The problem:
In the passage about the Fox family cabin, where is the cabin located?

Quoted text:

--------------------------------------------------

This past summer, Melissa and I, along with our two youngest girls, visited the old Fox family cabin on the Moyie river, north of Bonners Ferry, Idaho. It was the first time I or my immediate family had been to "the Moyie," as everyone in the extended family refers to it," in nearly 15 years. Unfortunately, we were only able to stay for a single night--but it was a wonderful journey out to the woods nonetheless. And it got me thinking about all the family lore which surrounds that cabin, and all the ways growing up as a Fox involved trips into the Idaho Panhandle. Of course, we're hardly alone among families in Eastern Washington making that comparatively remote corner of the Gem State our preferred playground--but nonetheless, we have enough history doing it, I think, to justify putting our stamp on it, however small it may be.
After all, growing up in Spokane--or, if you're a secessionist and must insist upon the point, the city of "Spokane Valley"--our holiday and weekend and Saturday afternoon orientation was overwhelmingly towards the east, not the west. That's not to say we never explored Washington state; we did--but not nearly as often as we would jump over the state line to enjoy the mountain wilderness which began just a couple of miles away from our home. Scout campouts at Farragut State Park, cliff jumping beneath the dam at Post Falls, fishing at Spirit Lake, skiing at Schweitzer Mountain Resort--and, in recent years, heading to Silverwood for all-day amusement; there was all of that, and more. And, of course, that's just recreation--there are family memories and histories that go beyond any of that. Here are three which come to mind.

--------------------------------------------------

Collected material:
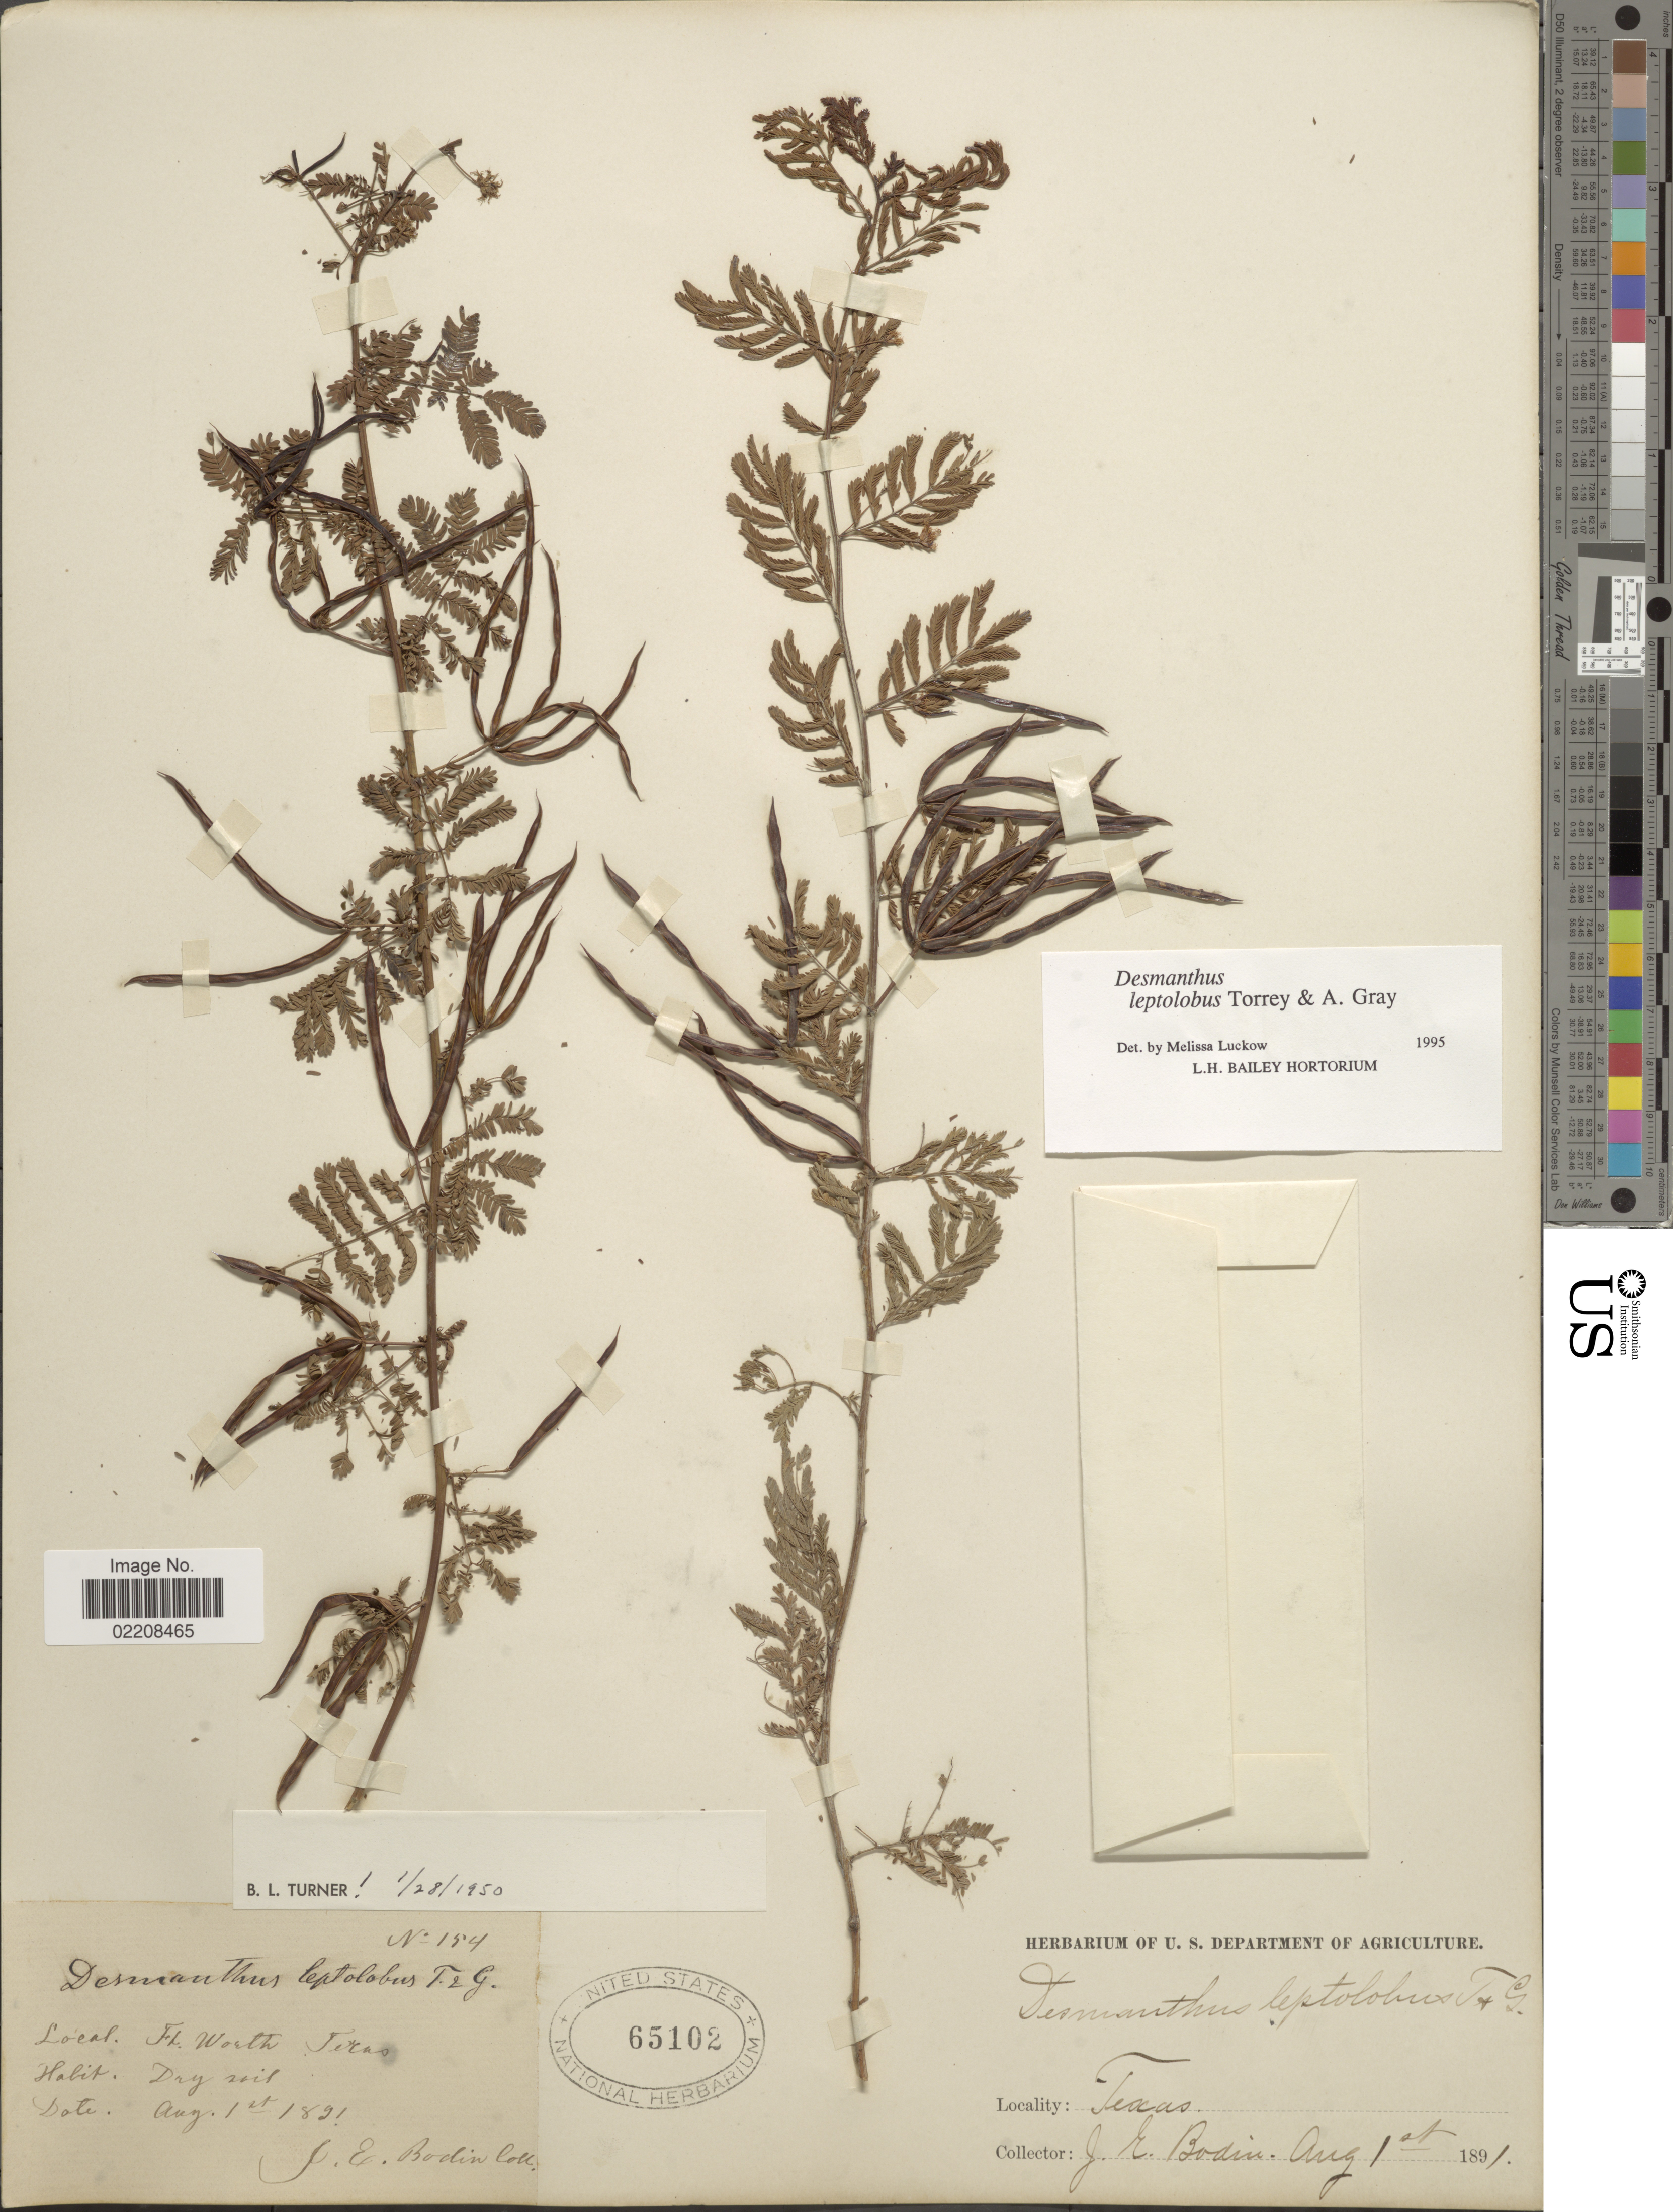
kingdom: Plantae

--------------------------------------------------

Result:
On the Moyie river, north of Bonners Ferry, Idaho.